## Text block
--------------------------------
Acer × freemanii 'Armstrong'

Common Name: Freeman maple 
Type: Tree
Family: Sapindaceae
Zone: 3 to 9
Height: 50.00 to 70.00 feet
Spread: 10.00 to 15.00 feet
Bloom Time: April
Bloom Description: Reddish green
Sun: Full sun to part shade
Water: Medium to wet
Maintenance: Low
Suggested Use: Shade Tree, Street Tree, Rain Garden
Flower: Insignificant
Leaf: Good Fall
Tolerate: Wet Soil


Easily grown in average, medium to wet, well-drained soils in full sun to part shade. Prefers moist, acidic soils with good drainage. Established trees have some tolerance for drought conditions.

Noteworthy Characteristics

Acer × freemanii, commonly called Freeman maple, is a hybrid of red maple (A. rubrum) and silver maple (A. saccharinum). The Freeman maple cultivars commonly sold in commerce today reportedly combine some of the best features of both parents, namely, solid structure, attractive form and showy fall color (from red maple) and adaptability and rapid growth (from silver maple). Oliver M. Freeman of the National Arboretum made the first controlled crosses between red maple and silver maple in 1933. Edward Murray named this hybrid cross in 1969 in honor of Oliver M. Freeman. Notwithstanding the foregoing, crosses between red and silver maples occur not only by controlled propagation but also naturally in the wild. It is sometimes difficult to identify a Freeman hybrid because of the complexity of crosses and backcrosses that may occur.
--------------------------------
Collected data:

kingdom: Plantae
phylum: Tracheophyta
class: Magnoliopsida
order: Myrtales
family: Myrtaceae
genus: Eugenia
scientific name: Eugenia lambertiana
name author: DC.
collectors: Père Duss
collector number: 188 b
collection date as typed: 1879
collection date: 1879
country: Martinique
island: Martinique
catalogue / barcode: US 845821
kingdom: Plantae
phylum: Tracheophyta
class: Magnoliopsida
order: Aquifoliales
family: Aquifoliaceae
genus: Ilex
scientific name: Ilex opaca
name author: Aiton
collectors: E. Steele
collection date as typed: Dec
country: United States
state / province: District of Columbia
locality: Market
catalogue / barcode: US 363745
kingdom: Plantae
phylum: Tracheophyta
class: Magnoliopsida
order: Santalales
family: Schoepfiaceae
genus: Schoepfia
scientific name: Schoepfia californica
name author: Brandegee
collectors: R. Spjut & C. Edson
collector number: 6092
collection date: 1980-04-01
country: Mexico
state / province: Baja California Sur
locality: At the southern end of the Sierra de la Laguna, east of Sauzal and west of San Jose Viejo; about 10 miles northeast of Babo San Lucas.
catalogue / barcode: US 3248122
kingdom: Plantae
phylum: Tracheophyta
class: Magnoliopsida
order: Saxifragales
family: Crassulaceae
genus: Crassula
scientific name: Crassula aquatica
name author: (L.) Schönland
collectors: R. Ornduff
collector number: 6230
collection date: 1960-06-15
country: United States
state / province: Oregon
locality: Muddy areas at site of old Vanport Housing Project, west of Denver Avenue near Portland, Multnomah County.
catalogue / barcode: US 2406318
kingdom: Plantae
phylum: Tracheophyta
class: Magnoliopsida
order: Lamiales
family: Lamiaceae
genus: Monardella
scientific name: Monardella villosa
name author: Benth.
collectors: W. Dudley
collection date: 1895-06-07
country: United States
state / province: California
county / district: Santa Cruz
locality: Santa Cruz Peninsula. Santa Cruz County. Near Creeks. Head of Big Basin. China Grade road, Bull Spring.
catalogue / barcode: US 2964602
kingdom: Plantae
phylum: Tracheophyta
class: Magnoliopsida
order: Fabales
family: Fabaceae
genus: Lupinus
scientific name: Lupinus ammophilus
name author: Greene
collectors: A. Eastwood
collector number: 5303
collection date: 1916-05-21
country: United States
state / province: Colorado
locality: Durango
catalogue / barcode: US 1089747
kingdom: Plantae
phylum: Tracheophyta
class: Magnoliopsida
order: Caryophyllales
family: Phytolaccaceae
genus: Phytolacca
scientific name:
--------------------------------
## Your instructions
Continue the Freeman maple 'Armstrong' plant profile from where it stops.

## Exercise output
Cultivars are sometimes listed for sale by nurseries under Acer rubrum instead of Acer × freemanii.

Genus name is the Latin name for a maple tree.

Specific epithet and common name honors Oliver Freeman who first grew A. × freemani at the U. S. National Arboretum in 1933.

'Armstrong' will typically grow 40-60' (sometimes 70') tall with a very narrow, fastigiate (branches erect) form. Leaves resemble those of its silver maple parent and are 3-6" across. Bark is distinctively silvery. Fall color can be good in some years under optimum environmental conditions, but more often than not is an inferior yellowish orange.


No serious insect or disease problems. Young plants susceptible to leafhoppers and scale. Borers.


Specimen tree for the lawn, street or park.